I woke up this morning with the taste of toothpaste still lingering. That's never a good sign. It means that the time between when you brushed your teeth and went to bed and then woke up again wasn't long enough for morning breath to do its damage.

I was up till 4am working on a draft for a 15-20 page paper. It was midnight... and I had 2 pages. Guys, I have senioritus. Full on with procrastination cough and a fever of varying I-don't-want-to-care-anymore degrees. But I must care, because I'm inherently too good of a student to not. So I'm caught in this weird stressful phase of not wanting to care and caring at the same time.

I graduate in four weeks and two days. There are lots of things to do between now and then. Just little things, ya know, like figuring out my FUTURE.

Today was the day I was supposed to hear about India. I've been mentally ticking the days away, excited to actually have a date when I would know the direction my life might be taking. But, I should have known. They told me this morning that Jim isn't coming into the office until Wednesday, and I still may not have an answer by then because there's more to discuss with Asian Aid, Australia. I know there are lots of details that need to be worked out with these kinds of things, so I understand. I think I'm just disappointed and starting to be pretty pessimistic about the outcome. They're probably not going to send me. This was too good to be true. These are the kinds of thoughts that have been running through my head. And you know what? If they don't... it wasn't meant to be. But, oh man, it really seems like it's meant to be.
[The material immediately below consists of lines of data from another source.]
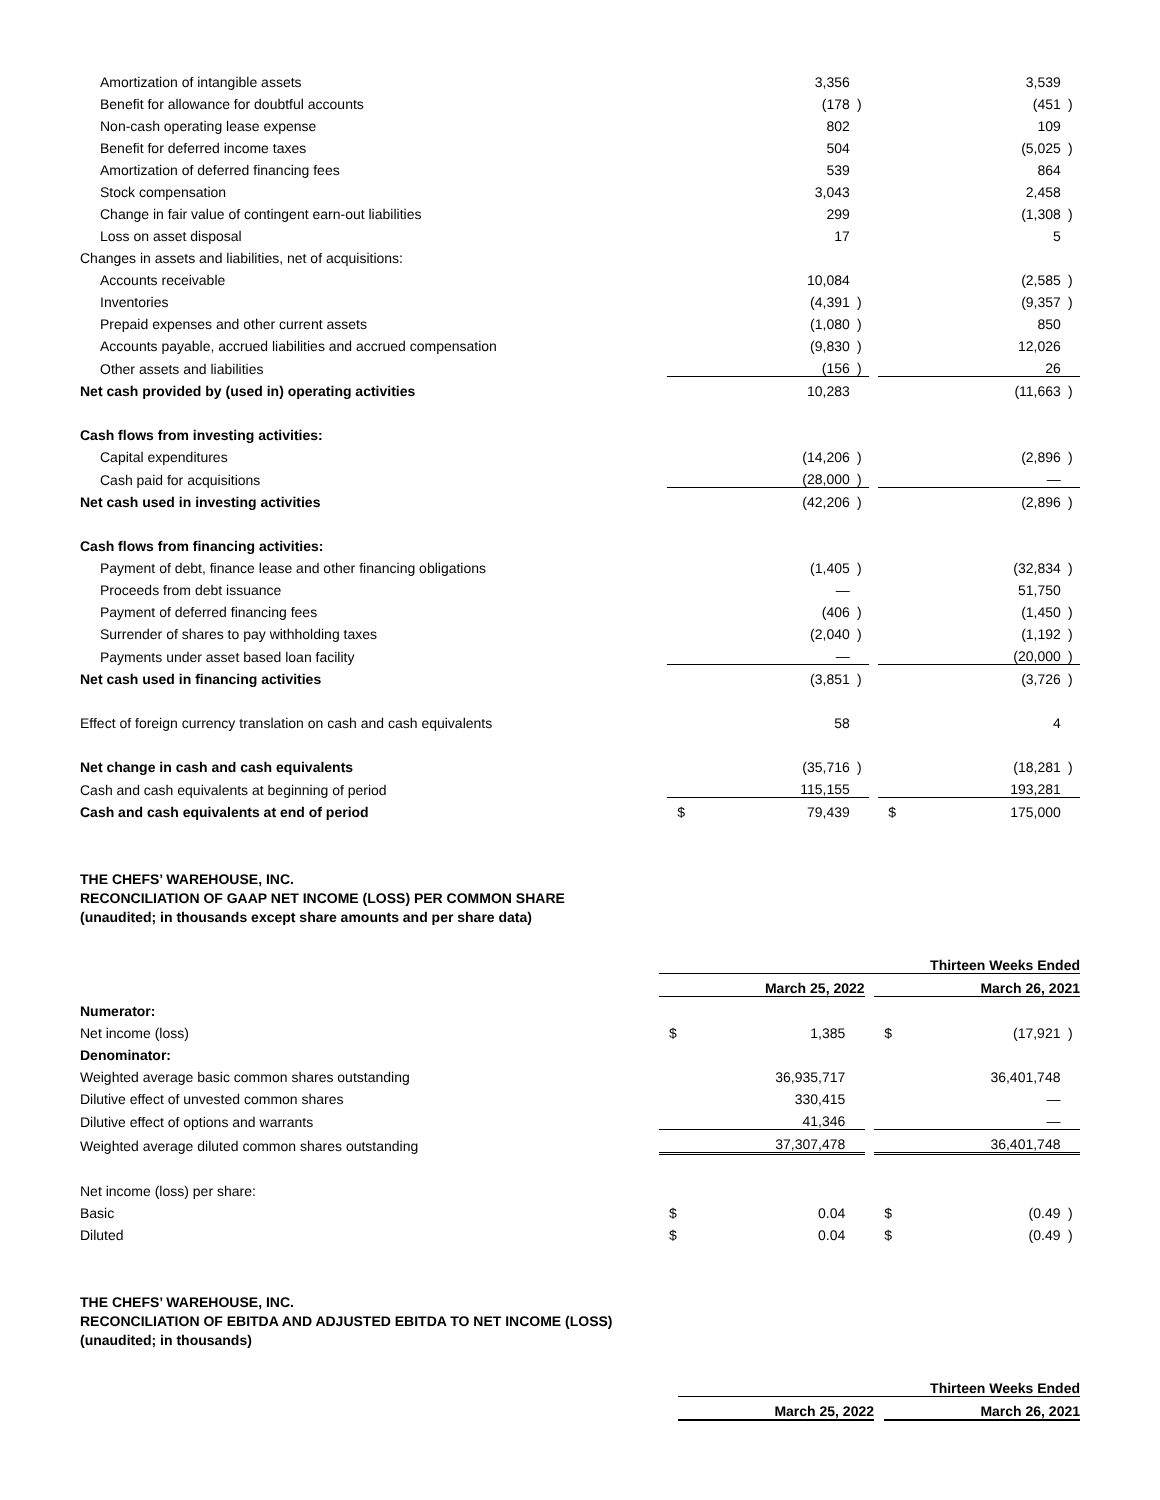| Amortization of intangible assets | | 3,356 | | | | 3,539 | |
| Benefit for allowance for doubtful accounts | | (178 | ) | | | (451 | ) |
| Non-cash operating lease expense | | 802 | | | | 109 | |
| Benefit for deferred income taxes | | 504 | | | | (5,025 | ) |
| Amortization of deferred financing fees | | 539 | | | | 864 | |
| Stock compensation | | 3,043 | | | | 2,458 | |
| Change in fair value of contingent earn-out liabilities | | 299 | | | | (1,308 | ) |
| Loss on asset disposal | | 17 | | | | 5 | |
| Changes in assets and liabilities, net of acquisitions: | | | | | | | |
| Accounts receivable | | 10,084 | | | | (2,585 | ) |
| Inventories | | (4,391 | ) | | | (9,357 | ) |
| Prepaid expenses and other current assets | | (1,080 | ) | | | 850 | |
| Accounts payable, accrued liabilities and accrued compensation | | (9,830 | ) | | | 12,026 | |
| Other assets and liabilities | | (156 | ) | | | 26 | |
| Net cash provided by (used in) operating activities | | 10,283 | | | | (11,663 | ) |
| Cash flows from investing activities: | | | | | | | |
| Capital expenditures | | (14,206 | ) | | | (2,896 | ) |
| Cash paid for acquisitions | | (28,000 | ) | | | — | |
| Net cash used in investing activities | | (42,206 | ) | | | (2,896 | ) |
| Cash flows from financing activities: | | | | | | | |
| Payment of debt, finance lease and other financing obligations | | (1,405 | ) | | | (32,834 | ) |
| Proceeds from debt issuance | | — | | | | 51,750 | |
| Payment of deferred financing fees | | (406 | ) | | | (1,450 | ) |
| Surrender of shares to pay withholding taxes | | (2,040 | ) | | | (1,192 | ) |
| Payments under asset based loan facility | | — | | | | (20,000 | ) |
| Net cash used in financing activities | | (3,851 | ) | | | (3,726 | ) |
| Effect of foreign currency translation on cash and cash equivalents | | 58 | | | | 4 | |
| Net change in cash and cash equivalents | | (35,716 | ) | | | (18,281 | ) |
| Cash and cash equivalents at beginning of period | | 115,155 | | | | 193,281 | |
| Cash and cash equivalents at end of period | $ | 79,439 | | | $ | 175,000 | |
THE CHEFS’ WAREHOUSE, INC.
RECONCILIATION OF GAAP NET INCOME (LOSS) PER COMMON SHARE
(unaudited; in thousands except share amounts and per share data)
| | Thirteen Weeks Ended | | | | | | |
| | March 25, 2022 | | | | March 26, 2021 | | |
| Numerator: | | | | | | | |
| Net income (loss) | $ | 1,385 | | | $ | (17,921 | ) |
| Denominator: | | | | | | | |
| Weighted average basic common shares outstanding | | 36,935,717 | | | | 36,401,748 | |
| Dilutive effect of unvested common shares | | 330,415 | | | | — | |
| Dilutive effect of options and warrants | | 41,346 | | | | — | |
| Weighted average diluted common shares outstanding | | 37,307,478 | | | | 36,401,748 | |
| Net income (loss) per share: | | | | | | | |
| Basic | $ | 0.04 | | | $ | (0.49 | ) |
| Diluted | $ | 0.04 | | | $ | (0.49 | ) |
THE CHEFS’ WAREHOUSE, INC.
RECONCILIATION OF EBITDA AND ADJUSTED EBITDA TO NET INCOME (LOSS)
(unaudited; in thousands)
| | Thirteen Weeks Ended | | |
| | March 25, 2022 | | March 26, 2021 |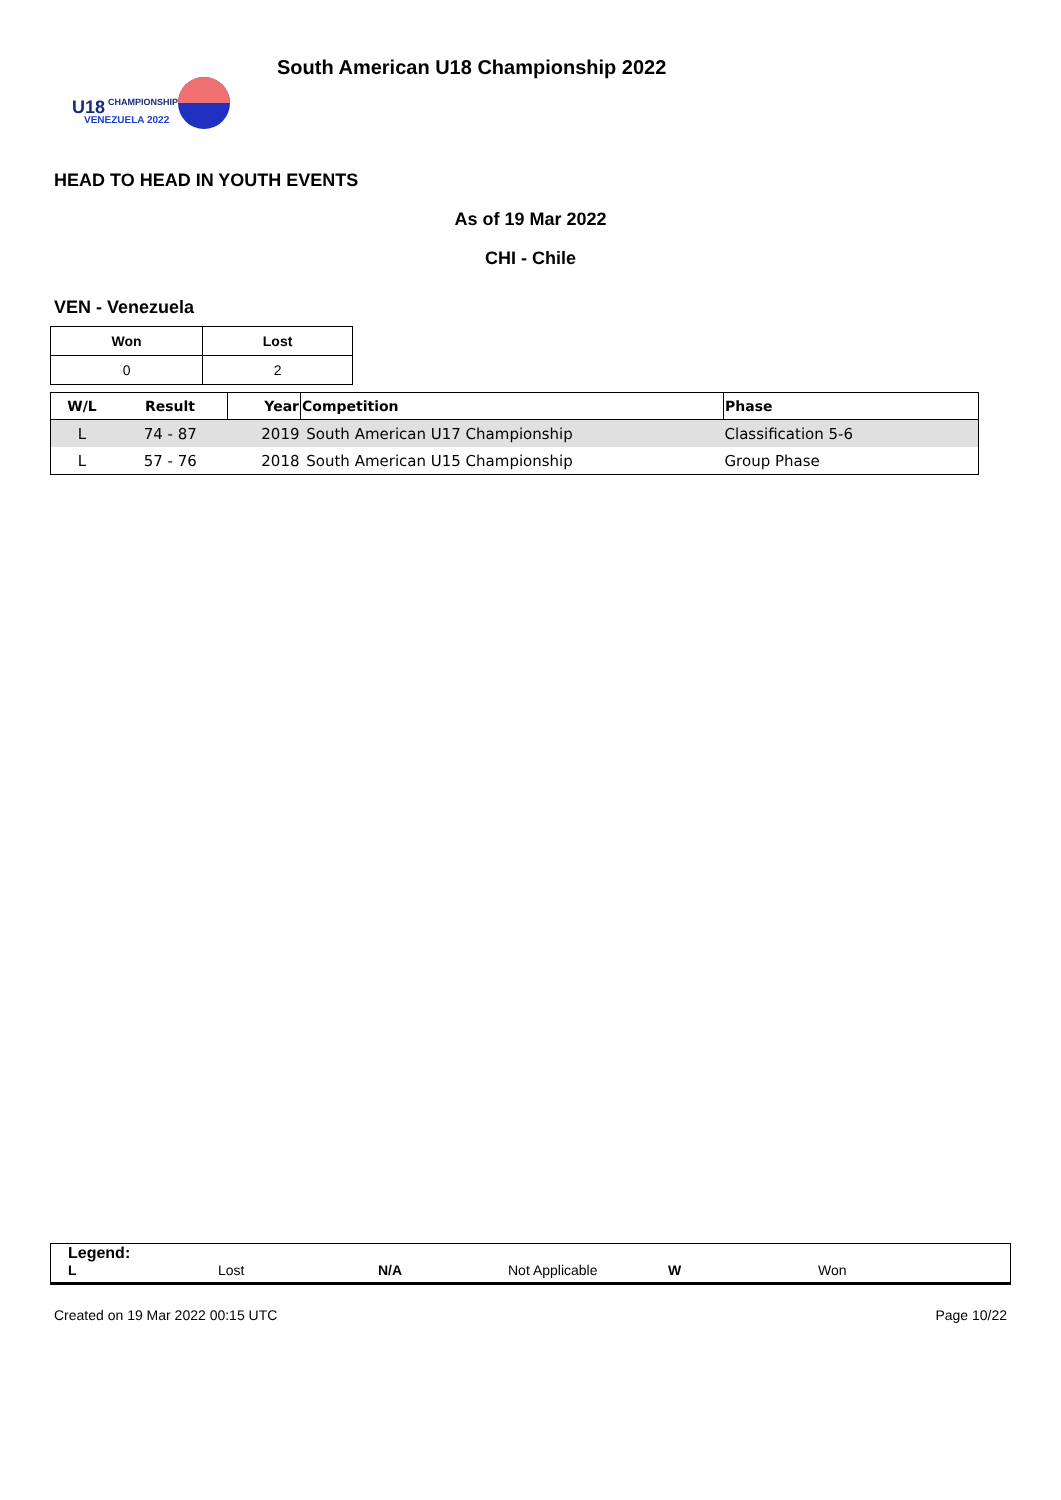U18
CHAMPIONSHIP
VENEZUELA 2022
South American U18 Championship 2022
HEAD TO HEAD IN YOUTH EVENTS
As of 19 Mar 2022
CHI - Chile
VEN - Venezuela
| Won | Lost |
| --- | --- |
| 0 | 2 |
| W/L | Result | Year | Competition | Phase |
| --- | --- | --- | --- | --- |
| L | 74 - 87 | 2019 | South American U17 Championship | Classification 5-6 |
| L | 57 - 76 | 2018 | South American U15 Championship | Group Phase |
Legend:
L Lost N/A Not Applicable W Won
Created on 19 Mar 2022 00:15 UTC Page 10/22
I just feel like I need this. I need to get out of here. I need something to break me, because I'm so whole (complacent) right now that I'm just barely being stretched. I need a change of scenery, a drastic one. At least that's what I think I need. God tends to have different thoughts on that from time to time. So it's still a waiting game. Wednesday? Next week? Who knows...

BUT He's gonna work it out. He always does. Don't worry, I didn't forget.



Monday, November 8, 2010

fight apathy.

We played our championship football game tonight. Last year we won. This year, we lost. I almost teared up on the sidelines when that dang girl ran the second touchdown in. Isn't that ridiculous? I'm competitive, I guess. But I didn't know I was that competitive.

It's taken me a good two hours to wind down from being upset about the game. And my chest still feels a little unrest. When Amanda drove me home from the game and when we got home I kept saying, "Man I'm upset. How do I make this go away?"

I got an email from my brother tonight telling me that my step-grandpa died. We weren't super close. He married my grandma when I was in high school and I didn't see them much. But still, one of my family members died today and this is only the second time I've thought about it.

There are bigger things happening tonight, Tara. The average age of a girl entering prostitution is 12-years-old. 12. years. old. While I've been typing this one of those 12-year-olds probably had her first customer. And I'm upset about a football game. Look at the big picture, Tara. Stop being so ridiculous.

Hey, the tightness in my chest has lifted. Crap. The tightness in my chest has lifted.